V. ONGOING WORK AND CONCLUSIONS
In my work to date, I have shown that heterogeneous scheduling can improve the performance and programmability of software by automatically adapting the application to the system's capabilities. Each of the previous systems targeted a particular issue and approach. SyMMer improves the locality of an application by re-mapping MPI processes. CoreTSAR improved balance altering the work assigned to each resource. These are complementary goals, which should be addressed together. Unfortunately SyMMer, operating on MPI processes (one per core), and CoreTSAR, operating in OpenMP, are incompatible.

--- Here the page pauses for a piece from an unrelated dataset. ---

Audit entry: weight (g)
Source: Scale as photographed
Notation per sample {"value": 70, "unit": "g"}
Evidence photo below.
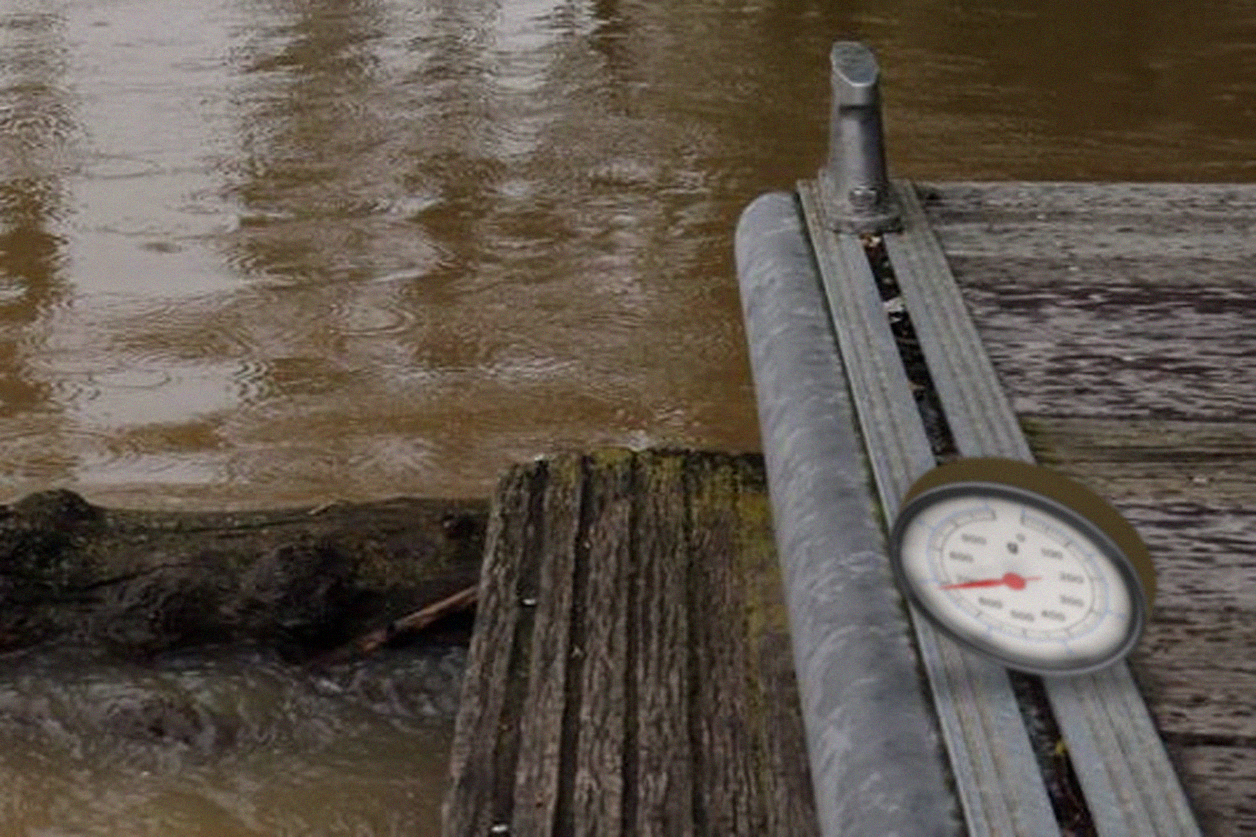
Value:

The concepts underlying them are not incompatible however. My ongoing work focuses on creating what I currently call AffinityTSAR. It will be capable of exploiting the memory hierarchy of heterogeneous and NUMA based systems, as well as a given devices natural affinity for memory ordering, in novel ways. Our proposed system will explore the potential benefits of automatically replicating, re-associating, and reshaping memory regions. For example it could automatically transposing memory on load into a device, pack data subsets so as not to waste padding to preserve offsets, or automatically migrating or caching memory regions across memory nodes. The simplest of these, software caching onto remote memory nodes, has been found in preliminary tests to increase overall performance of a simple matrix multiplication workload by up to 50% in a system with only two memory nodes.